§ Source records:

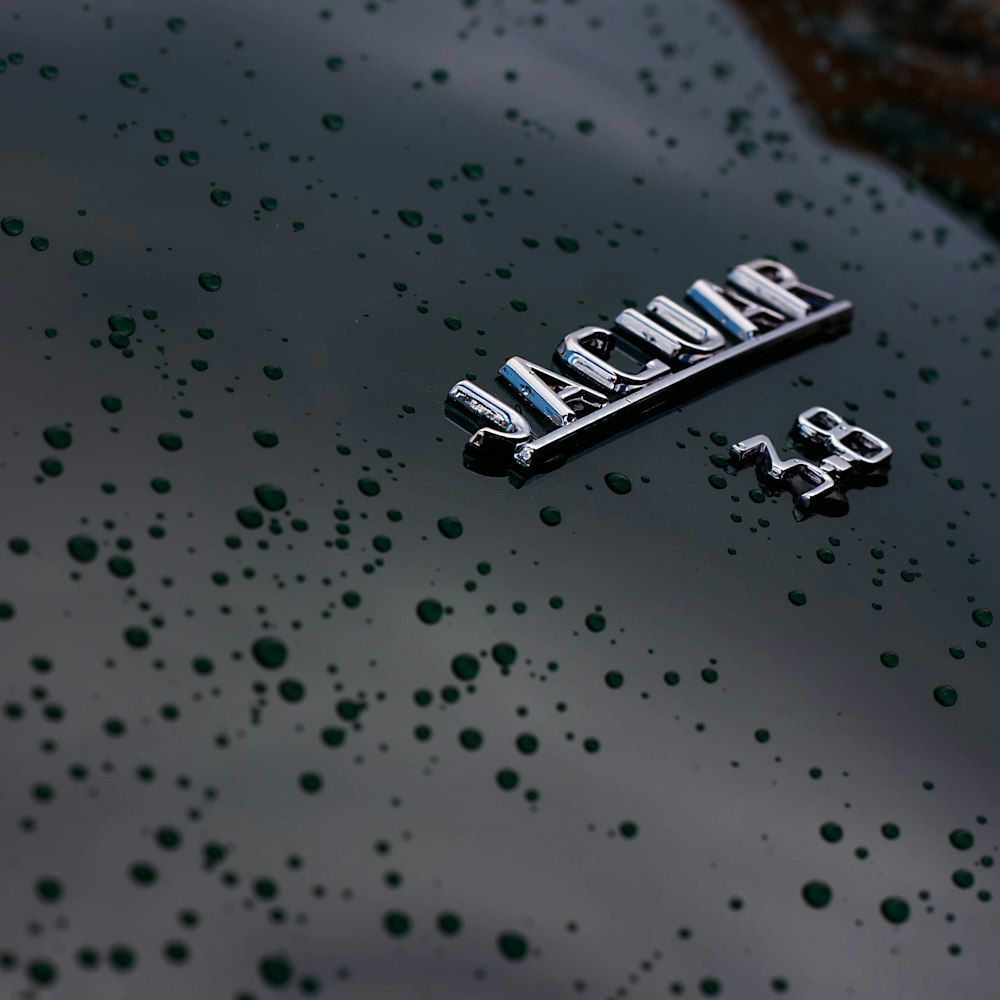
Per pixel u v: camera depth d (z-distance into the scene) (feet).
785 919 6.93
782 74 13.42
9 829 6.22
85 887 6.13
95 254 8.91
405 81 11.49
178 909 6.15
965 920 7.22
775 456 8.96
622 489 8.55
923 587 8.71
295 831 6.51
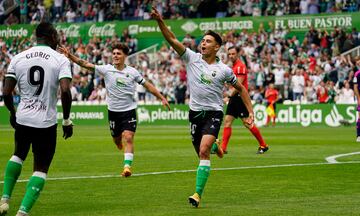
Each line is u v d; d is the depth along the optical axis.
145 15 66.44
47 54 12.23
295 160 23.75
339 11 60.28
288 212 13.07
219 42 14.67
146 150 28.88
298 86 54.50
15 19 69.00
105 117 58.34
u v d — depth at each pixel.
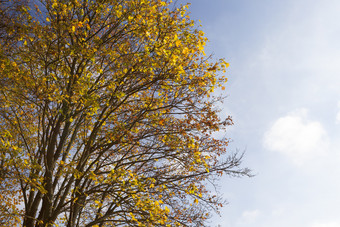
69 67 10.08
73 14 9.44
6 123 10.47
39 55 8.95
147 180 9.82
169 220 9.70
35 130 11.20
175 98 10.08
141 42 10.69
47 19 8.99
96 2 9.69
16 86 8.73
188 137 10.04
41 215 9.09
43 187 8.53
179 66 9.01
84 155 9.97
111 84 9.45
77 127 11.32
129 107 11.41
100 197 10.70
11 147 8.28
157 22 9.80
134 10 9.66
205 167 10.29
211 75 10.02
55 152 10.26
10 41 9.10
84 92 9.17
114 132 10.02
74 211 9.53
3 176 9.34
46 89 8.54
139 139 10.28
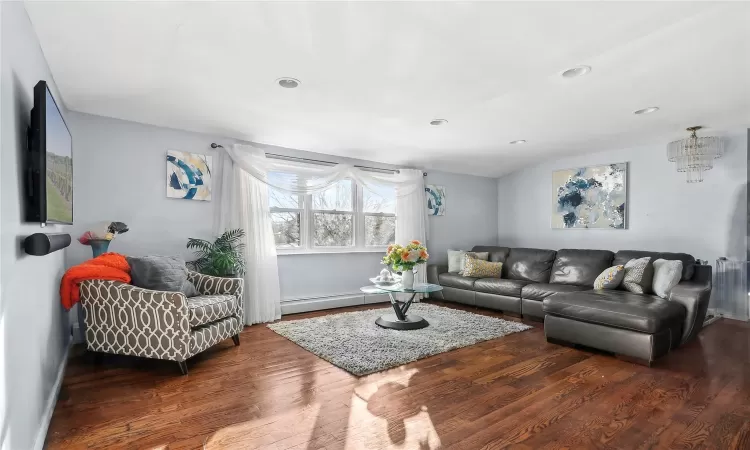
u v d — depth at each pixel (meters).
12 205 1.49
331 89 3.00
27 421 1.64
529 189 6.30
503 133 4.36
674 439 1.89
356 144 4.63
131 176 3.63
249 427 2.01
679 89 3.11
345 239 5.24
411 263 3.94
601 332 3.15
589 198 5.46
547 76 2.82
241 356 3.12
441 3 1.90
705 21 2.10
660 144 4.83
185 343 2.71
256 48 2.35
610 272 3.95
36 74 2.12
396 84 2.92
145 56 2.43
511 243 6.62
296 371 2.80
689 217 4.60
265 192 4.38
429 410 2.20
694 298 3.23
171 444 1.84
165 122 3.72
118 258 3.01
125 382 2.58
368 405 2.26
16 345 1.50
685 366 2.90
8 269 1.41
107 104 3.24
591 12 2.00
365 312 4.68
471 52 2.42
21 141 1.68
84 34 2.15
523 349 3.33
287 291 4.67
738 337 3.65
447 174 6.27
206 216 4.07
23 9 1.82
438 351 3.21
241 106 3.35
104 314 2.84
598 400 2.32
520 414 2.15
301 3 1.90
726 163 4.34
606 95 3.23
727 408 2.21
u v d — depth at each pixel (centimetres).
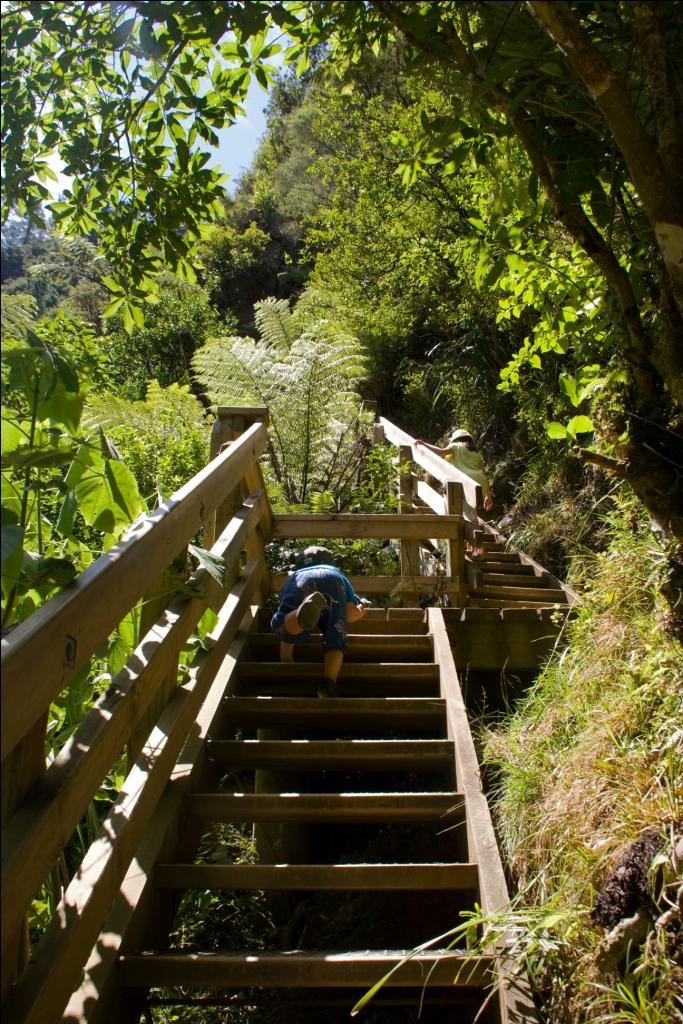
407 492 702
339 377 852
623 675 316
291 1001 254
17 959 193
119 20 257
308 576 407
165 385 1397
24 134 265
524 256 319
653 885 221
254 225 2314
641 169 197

...

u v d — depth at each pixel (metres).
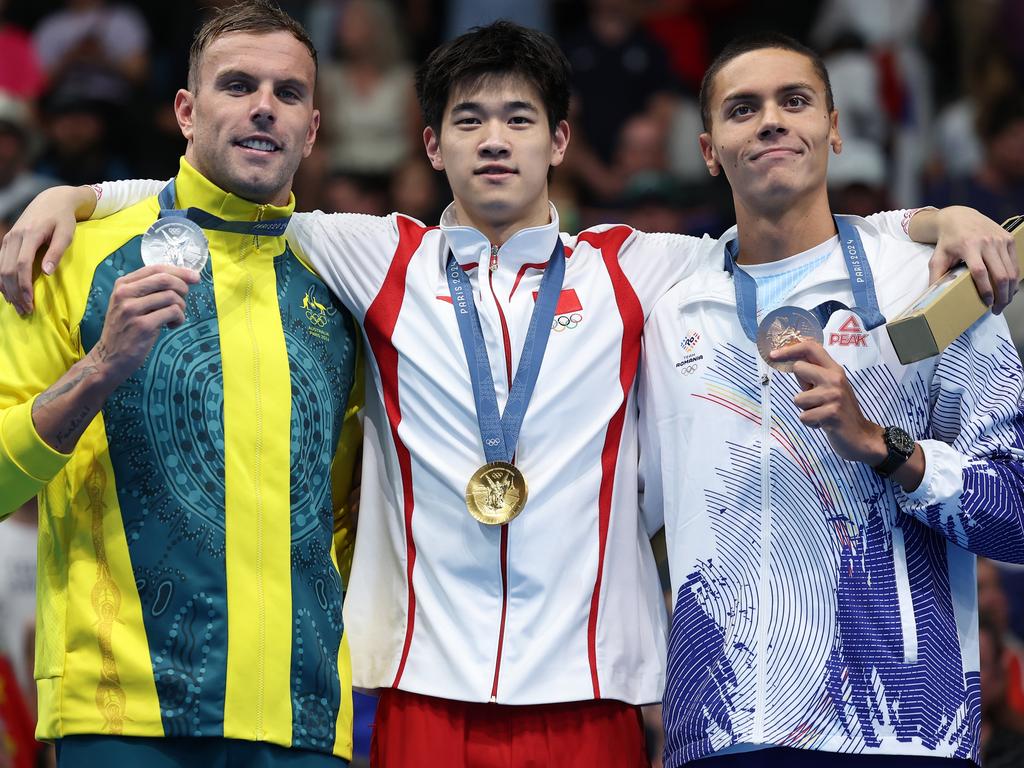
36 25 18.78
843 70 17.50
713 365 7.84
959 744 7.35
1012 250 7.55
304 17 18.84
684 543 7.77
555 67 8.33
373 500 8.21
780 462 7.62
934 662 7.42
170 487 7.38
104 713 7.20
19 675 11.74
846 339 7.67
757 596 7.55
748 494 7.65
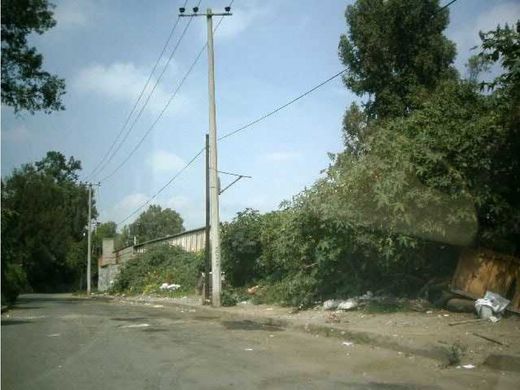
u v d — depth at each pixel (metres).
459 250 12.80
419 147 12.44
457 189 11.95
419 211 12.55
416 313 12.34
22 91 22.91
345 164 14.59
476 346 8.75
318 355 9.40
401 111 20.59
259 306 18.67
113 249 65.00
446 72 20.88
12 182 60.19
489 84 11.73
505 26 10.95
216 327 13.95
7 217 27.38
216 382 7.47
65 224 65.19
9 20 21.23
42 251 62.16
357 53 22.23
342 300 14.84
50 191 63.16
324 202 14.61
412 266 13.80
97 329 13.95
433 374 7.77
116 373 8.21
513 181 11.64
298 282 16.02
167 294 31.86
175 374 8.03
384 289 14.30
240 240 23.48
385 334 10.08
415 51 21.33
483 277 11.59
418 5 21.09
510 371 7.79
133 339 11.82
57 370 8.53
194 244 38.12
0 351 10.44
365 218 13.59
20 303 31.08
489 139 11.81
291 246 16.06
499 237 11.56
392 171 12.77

==

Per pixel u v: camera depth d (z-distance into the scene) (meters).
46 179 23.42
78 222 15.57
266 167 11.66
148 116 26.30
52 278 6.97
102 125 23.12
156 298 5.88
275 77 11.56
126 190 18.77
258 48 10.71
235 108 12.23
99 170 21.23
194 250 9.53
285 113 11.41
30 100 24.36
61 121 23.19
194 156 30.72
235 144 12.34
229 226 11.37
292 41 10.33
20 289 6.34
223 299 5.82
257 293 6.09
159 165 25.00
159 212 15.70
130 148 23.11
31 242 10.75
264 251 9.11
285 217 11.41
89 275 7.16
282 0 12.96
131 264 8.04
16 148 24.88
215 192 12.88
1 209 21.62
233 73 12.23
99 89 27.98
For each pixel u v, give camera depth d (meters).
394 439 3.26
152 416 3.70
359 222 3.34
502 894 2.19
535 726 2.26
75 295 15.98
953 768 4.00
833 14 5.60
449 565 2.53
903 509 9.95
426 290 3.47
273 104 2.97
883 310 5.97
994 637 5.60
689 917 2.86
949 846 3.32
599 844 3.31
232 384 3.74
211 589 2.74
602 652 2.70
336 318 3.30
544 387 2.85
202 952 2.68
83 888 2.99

§ EXERCISE PROMPT:
From the entries above, copy every line containing the word "distance".

§ RESULT FOR THIS EXERCISE:
Per pixel u v: camera depth d (z-distance into the scene) (feet).
Per pixel u v: camera depth d (z-distance into the scene) (meters).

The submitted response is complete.